> **CHALLENGE**
Reproduce every line of the records below verbatim, and leave the pictures out of your answer.

> **SUPPLIED DATA**
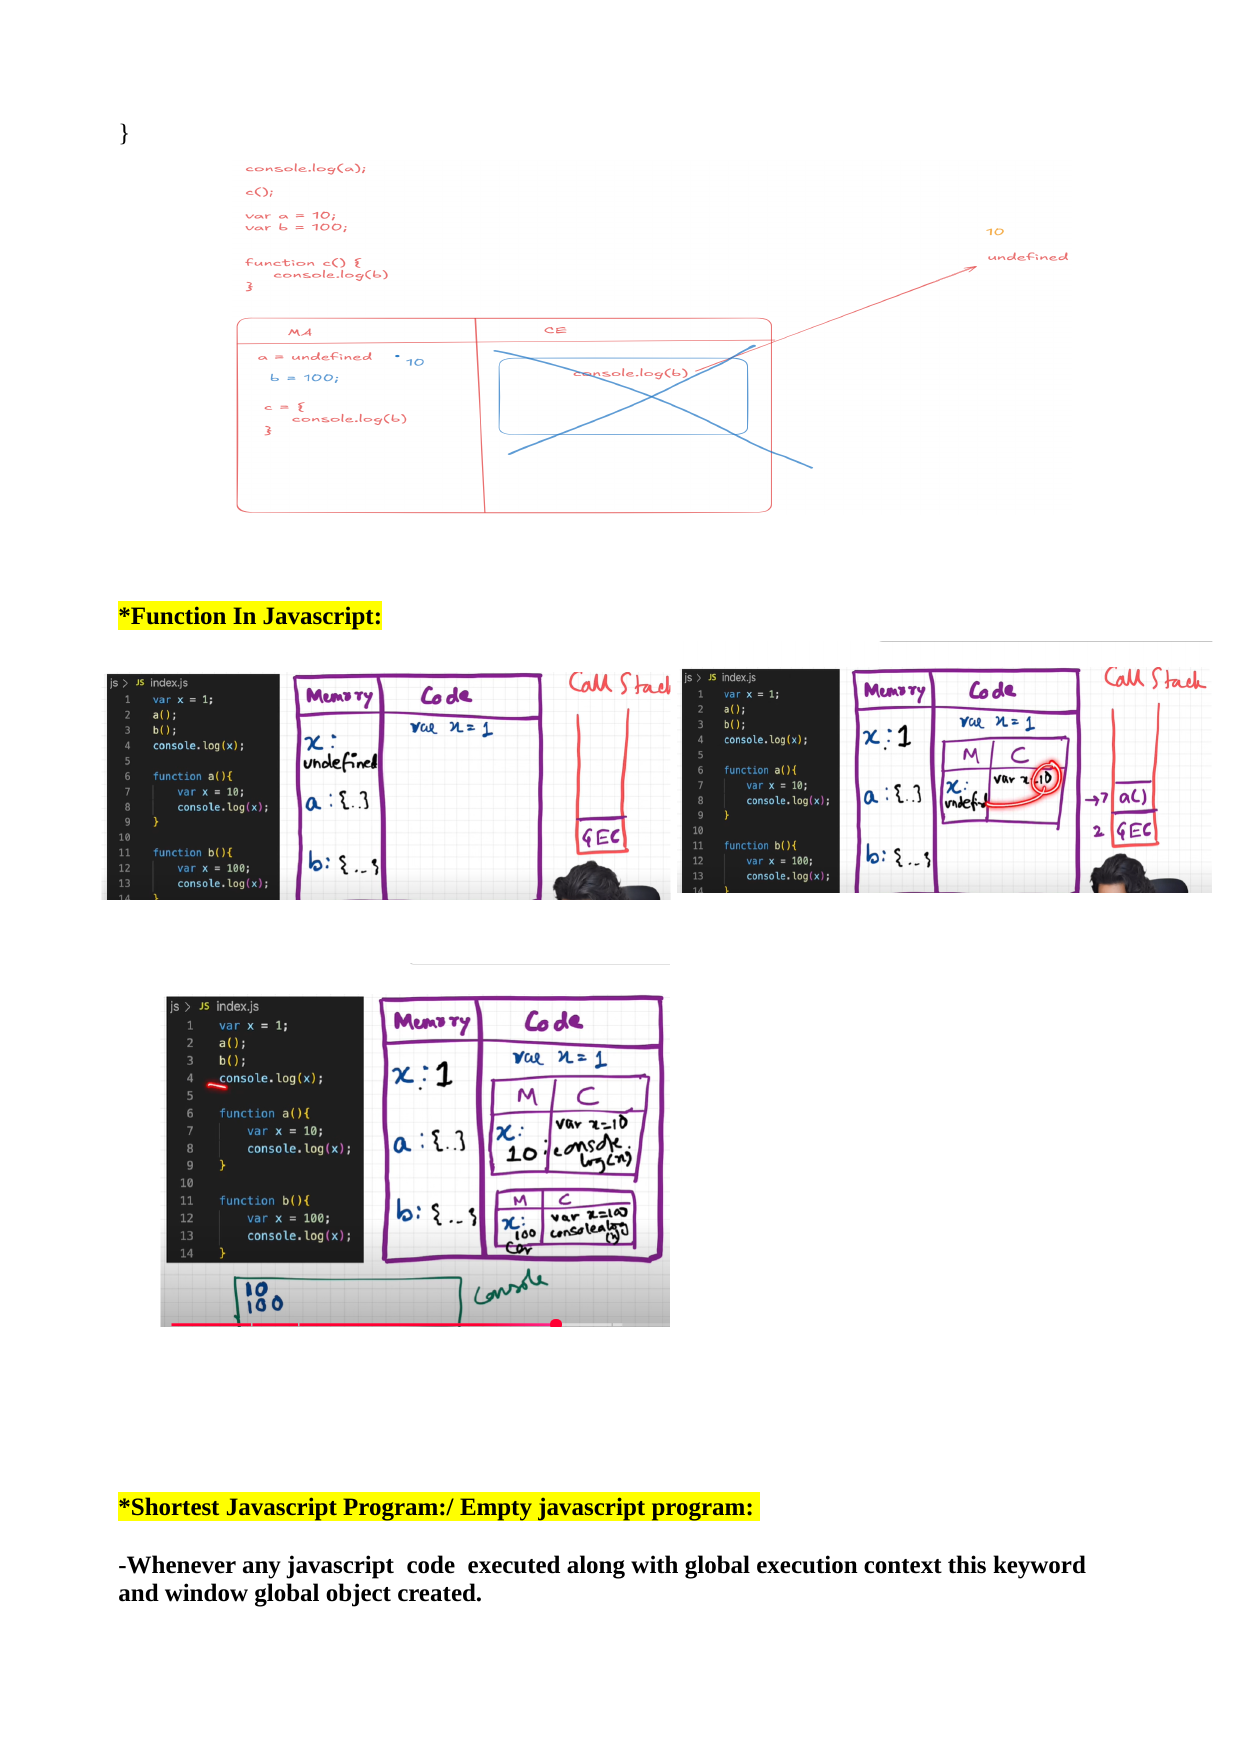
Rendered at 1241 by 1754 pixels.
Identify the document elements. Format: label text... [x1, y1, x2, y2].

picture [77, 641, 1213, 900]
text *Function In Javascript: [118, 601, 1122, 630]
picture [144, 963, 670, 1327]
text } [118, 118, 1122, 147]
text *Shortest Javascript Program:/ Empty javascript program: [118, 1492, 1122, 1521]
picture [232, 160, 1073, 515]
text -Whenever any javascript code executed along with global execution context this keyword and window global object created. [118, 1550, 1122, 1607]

> **RESPONSE FOR THIS EXERCISE**
Rendered at 1241 by 1754 pixels.
Identify the document elements. Format: label text... [x1, y1, x2, y2].

picture [77, 641, 1213, 900]
text *Function In Javascript: [118, 601, 1122, 630]
picture [144, 963, 670, 1327]
text } [118, 118, 1122, 147]
text *Shortest Javascript Program:/ Empty javascript program: [118, 1492, 1122, 1521]
picture [232, 160, 1073, 515]
text -Whenever any javascript code executed along with global execution context this keyword and window global object created. [118, 1550, 1122, 1607]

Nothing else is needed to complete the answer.